🤖 AI Summary
Conversational recommendation systems (CRS) suffer from limited user-item interaction modeling due to the absence of collaborative filtering (CF) signals, constraining recommendation accuracy. To address this, we propose a dialogue–collaborative dual-signal alignment paradigm. First, we construct Reddit-ML32M—the first open-source cross-source dataset integrating Reddit conversational texts with MovieLens explicit behavioral data—to mitigate item representation sparsity and cold-start challenges. Second, we design LLM-CF Alignment, a framework jointly optimizing ranking via LLM fine-tuning, prompt engineering, and CF embedding injection. Experiments on standard benchmarks demonstrate significant improvements: +12.32% in Hit Rate and +9.9% in NDCG over state-of-the-art baselines, outperforming both pure-dialogue and pure-CF approaches. These results empirically validate that infusing collaborative knowledge meaningfully enhances large language model–based recommendation performance.
📝 Abstract
Conversational recommendation systems (CRS) leverage contextual information from conversations to generate recommendations but often struggle due to a lack of collaborative filtering (CF) signals, which capture user-item interaction patterns essential for accurate recommendations.
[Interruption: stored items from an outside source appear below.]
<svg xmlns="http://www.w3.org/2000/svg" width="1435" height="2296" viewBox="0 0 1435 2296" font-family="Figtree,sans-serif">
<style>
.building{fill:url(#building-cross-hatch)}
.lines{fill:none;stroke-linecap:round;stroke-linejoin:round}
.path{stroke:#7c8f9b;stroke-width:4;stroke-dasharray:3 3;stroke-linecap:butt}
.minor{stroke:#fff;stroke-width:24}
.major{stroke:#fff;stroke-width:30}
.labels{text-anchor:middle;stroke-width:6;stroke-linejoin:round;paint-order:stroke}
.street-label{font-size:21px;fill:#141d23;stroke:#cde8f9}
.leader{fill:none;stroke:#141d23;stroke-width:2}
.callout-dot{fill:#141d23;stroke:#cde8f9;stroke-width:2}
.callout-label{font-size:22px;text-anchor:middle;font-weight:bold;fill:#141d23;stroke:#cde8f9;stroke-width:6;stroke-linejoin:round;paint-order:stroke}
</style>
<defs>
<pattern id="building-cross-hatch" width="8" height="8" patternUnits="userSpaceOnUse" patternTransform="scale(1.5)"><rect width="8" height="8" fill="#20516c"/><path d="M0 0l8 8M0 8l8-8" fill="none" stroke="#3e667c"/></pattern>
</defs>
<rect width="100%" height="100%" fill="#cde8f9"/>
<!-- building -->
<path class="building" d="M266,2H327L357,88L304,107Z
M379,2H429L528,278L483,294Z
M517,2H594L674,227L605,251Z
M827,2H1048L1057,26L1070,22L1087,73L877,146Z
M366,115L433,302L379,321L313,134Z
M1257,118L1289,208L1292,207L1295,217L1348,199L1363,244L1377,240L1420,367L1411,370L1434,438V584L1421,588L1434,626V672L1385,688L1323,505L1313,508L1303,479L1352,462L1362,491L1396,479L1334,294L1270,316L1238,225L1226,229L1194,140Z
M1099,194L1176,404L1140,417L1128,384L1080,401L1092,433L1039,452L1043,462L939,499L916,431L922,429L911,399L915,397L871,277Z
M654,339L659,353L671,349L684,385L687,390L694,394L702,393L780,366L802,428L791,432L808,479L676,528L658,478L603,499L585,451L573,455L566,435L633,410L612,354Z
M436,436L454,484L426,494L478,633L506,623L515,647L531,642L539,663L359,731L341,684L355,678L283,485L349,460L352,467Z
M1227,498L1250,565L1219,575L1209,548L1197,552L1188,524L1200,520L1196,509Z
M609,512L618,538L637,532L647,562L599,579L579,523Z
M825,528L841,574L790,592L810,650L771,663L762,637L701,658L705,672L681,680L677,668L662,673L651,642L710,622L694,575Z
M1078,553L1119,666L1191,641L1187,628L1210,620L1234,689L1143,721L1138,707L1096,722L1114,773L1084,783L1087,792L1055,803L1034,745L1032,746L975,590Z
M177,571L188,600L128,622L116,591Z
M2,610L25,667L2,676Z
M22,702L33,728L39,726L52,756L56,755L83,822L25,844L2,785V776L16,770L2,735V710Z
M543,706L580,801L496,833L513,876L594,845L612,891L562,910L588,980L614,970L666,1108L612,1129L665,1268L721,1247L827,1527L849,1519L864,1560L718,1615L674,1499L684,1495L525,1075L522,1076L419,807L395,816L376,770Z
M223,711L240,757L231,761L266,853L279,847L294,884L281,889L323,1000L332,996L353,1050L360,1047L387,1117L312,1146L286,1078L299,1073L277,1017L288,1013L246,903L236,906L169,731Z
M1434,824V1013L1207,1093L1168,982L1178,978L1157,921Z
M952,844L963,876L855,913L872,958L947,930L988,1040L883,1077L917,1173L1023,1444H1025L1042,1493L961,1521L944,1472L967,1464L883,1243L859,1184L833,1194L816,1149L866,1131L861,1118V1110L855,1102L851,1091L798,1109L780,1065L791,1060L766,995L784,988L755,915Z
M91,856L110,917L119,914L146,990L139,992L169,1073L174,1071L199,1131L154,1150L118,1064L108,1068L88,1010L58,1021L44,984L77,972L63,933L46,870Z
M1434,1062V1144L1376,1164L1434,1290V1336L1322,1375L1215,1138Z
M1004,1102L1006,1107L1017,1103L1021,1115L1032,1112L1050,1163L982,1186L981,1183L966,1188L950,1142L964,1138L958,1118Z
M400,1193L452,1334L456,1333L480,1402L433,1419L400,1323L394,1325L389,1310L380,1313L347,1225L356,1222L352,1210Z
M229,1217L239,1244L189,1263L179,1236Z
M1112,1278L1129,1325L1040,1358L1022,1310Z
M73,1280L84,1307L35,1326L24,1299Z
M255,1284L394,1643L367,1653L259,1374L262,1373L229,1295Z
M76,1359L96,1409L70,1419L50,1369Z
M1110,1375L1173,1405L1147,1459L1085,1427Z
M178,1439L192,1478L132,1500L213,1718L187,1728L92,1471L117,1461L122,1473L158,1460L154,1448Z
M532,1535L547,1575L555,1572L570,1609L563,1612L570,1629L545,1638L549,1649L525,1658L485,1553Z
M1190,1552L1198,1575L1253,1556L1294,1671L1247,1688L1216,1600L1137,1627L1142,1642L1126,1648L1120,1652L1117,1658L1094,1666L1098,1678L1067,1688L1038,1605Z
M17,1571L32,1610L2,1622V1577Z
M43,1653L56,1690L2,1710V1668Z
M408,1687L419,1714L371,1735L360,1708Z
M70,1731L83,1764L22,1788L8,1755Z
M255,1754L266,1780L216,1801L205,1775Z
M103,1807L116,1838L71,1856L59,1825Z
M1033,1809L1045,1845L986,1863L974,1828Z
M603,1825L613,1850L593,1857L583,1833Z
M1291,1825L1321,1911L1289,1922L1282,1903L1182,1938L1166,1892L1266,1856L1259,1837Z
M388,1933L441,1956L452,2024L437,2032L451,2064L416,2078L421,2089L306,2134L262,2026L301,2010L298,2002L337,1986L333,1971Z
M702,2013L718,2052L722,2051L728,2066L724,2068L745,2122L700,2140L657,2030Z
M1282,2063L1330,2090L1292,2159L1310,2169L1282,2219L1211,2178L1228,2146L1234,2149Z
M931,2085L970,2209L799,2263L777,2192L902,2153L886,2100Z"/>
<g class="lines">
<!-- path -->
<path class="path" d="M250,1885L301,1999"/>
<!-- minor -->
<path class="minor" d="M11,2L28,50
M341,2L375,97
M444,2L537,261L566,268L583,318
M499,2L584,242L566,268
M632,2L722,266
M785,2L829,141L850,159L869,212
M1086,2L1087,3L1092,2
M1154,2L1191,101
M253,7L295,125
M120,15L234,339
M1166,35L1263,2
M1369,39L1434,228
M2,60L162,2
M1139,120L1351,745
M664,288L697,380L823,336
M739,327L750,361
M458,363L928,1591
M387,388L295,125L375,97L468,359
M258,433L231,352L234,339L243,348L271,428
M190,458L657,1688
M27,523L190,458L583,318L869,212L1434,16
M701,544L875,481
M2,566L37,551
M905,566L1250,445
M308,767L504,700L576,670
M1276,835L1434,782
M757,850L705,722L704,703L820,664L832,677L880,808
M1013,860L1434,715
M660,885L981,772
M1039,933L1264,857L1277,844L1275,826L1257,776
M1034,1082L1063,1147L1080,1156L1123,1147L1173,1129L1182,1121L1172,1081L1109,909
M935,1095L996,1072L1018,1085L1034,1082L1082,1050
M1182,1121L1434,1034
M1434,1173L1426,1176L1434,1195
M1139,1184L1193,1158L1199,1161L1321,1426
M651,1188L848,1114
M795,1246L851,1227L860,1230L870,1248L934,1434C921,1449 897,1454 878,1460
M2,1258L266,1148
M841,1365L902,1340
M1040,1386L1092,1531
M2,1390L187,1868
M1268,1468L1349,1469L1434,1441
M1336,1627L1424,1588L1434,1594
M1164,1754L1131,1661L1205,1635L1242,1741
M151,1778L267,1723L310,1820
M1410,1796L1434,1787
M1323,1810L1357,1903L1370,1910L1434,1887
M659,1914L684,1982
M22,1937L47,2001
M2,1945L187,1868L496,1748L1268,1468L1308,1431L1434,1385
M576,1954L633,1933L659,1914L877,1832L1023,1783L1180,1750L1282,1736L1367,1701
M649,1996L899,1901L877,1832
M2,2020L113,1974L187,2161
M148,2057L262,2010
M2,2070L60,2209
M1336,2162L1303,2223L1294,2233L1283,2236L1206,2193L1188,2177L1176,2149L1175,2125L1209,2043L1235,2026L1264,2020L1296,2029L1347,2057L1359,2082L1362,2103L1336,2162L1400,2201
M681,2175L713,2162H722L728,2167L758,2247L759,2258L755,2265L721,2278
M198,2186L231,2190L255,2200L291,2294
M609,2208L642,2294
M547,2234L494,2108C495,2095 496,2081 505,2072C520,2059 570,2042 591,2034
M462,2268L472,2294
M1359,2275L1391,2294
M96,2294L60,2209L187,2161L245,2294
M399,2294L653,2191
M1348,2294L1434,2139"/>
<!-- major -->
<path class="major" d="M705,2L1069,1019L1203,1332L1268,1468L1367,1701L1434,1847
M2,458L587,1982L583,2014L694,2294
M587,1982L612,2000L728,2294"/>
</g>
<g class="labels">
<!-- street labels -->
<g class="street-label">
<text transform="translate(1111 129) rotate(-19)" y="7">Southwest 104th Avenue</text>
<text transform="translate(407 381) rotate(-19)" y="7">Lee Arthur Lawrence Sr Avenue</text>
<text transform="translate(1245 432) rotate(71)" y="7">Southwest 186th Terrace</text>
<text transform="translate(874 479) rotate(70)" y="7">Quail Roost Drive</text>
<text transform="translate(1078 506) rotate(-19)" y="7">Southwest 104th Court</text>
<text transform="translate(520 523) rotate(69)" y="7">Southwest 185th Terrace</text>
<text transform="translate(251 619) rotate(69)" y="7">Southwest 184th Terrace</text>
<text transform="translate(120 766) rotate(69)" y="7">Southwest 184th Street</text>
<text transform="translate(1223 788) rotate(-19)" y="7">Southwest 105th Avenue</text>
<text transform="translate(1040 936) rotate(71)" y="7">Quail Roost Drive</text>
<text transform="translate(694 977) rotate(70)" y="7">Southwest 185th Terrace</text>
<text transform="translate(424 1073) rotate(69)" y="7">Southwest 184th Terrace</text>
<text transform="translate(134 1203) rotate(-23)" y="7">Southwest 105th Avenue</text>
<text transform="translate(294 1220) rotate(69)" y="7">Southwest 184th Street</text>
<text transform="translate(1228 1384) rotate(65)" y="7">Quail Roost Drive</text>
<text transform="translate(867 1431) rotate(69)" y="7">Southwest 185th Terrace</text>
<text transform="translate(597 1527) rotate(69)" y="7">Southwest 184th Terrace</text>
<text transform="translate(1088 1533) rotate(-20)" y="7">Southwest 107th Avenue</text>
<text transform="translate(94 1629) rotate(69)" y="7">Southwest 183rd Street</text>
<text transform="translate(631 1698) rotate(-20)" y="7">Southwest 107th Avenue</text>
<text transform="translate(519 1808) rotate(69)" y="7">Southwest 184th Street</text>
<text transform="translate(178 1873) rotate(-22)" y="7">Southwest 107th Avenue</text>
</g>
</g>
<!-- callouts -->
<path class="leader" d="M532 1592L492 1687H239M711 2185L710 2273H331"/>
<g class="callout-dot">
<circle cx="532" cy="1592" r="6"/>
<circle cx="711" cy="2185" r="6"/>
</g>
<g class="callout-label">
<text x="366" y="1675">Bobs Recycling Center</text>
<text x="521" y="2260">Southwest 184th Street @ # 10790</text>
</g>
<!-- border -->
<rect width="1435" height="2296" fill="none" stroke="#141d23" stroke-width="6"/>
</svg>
We introduce Reddit-ML32M, a dataset that links Reddit conversations with interactions on MovieLens 32M, to enrich item representations by leveraging collaborative knowledge and addressing interaction sparsity in conversational datasets. We propose an LLM-based framework that uses Reddit-ML32M to align LLM-generated recommendations with CF embeddings, refining rankings for better performance. We evaluate our framework against three sets of baselines: CF-based recommenders using only interactions from CRS tasks, traditional CRS models, and LLM-based methods relying on conversational context without item representations. Our approach achieves consistent improvements, including a 12.32% increase in Hit Rate and a 9.9% improvement in NDCG, outperforming the best-performing baseline that relies on conversational context but lacks collaborative item representations.